The American College of Correctional Physicians (ACCP) will present UMass Medical School’s Warren J. Ferguson with the 2017 Armond Start Award for Excellence in Correctional Medicine at its annual meeting in Chicago Nov. 5.
The annual award was created in 1997 to honor of one of its founding members, Armond H. Start, MD. It is given to an individual who like Dr. Start represents the highest of ideals in correctional medicine. These ideals include consistently advocating for standards even when unpopular and unceasing advocacy for better patient care and professional correctional medical environments.
Dr. Ferguson’s research, speaking and writing has made him a national leader on health care behind bars. He has spent much of his career advocating for improved health care for inmates, increasing access to innovative treatments and strengthening the role of academic medicine in correctional health care.
Ferguson’s latest efforts have focused on understanding barriers to successfully screening and treating inmates for substance use disorder and Hepatitis C. This research is funded by grants from the Agency for Health Care Research and Quality and the National Institute of Drug Abuse.
Director of academic programs for UMass Medical School’s Health and Criminal Justice Program, Ferguson is also chair and co-founder of the Academic Consortium on Criminal Justice Health.

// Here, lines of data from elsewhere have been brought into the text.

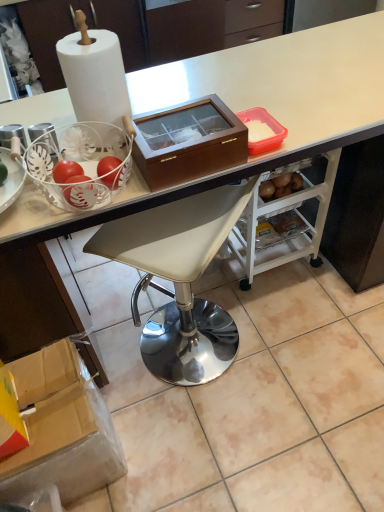
You are a GUI agent. You are given a task and a screenshot of the screen. Output one action in this format:
    pyautogui.click(x=<x>, y=<y>)
    Task: Click on the vacant area that lies between white leather stool at center and white glossy desk at upper center
    The width and height of the screenshot is (384, 512).
    Given the screenshot: What is the action you would take?
    pyautogui.click(x=268, y=355)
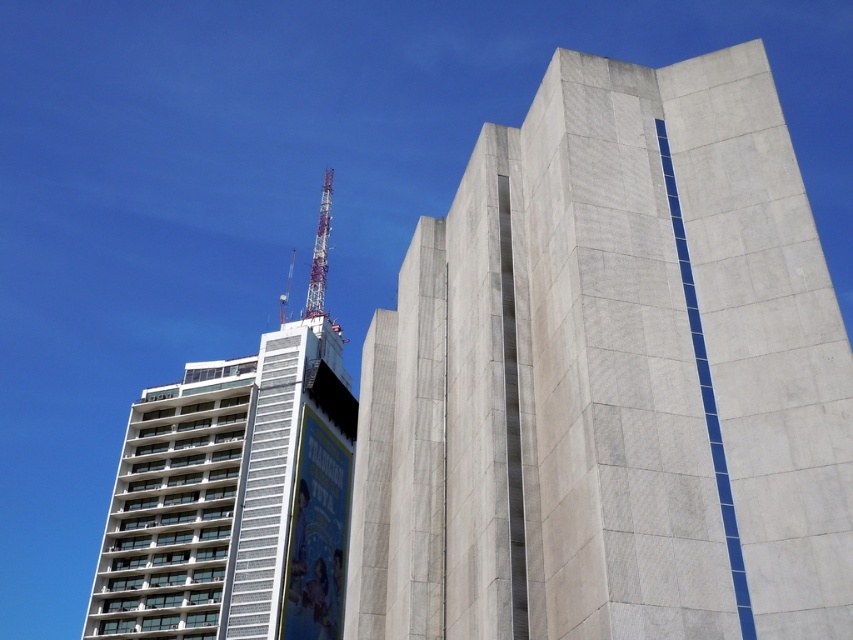
How distant is metallic tower at upper center from metallic silver crane at upper center?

The consortium hosts an annual conference, the Academic and Health Policy Conference on Correctional Health, which brings together experts in prison health from more than 100 academic institutions and correctional facilities across the world.
Ferguson is also professor and vice chair of UMass Medical School’s Department of Family Medicine & Community Health.
In honor of his efforts to train professionals dedicated to improving healthcare outcomes for the incarcerated, UMass Medical School in 2017 created the Warren J. Ferguson Scholarship to help students and junior investigators pursue careers in the field.
This most recent honor is one of many Ferguson has received. He was named the 2016 Community Clinician of the Year by the Worcester District Medical Society and was honored as the Massachusetts Family Physician of the Year, in 1998. In 2014, the National AHEC Organization presented Ferguson with the Andy Nichols Award for Social Justice. He received the inaugural Chancellor’s Award for Advancing Institutional Excellence in Diversity from UMass Medical School in 2010.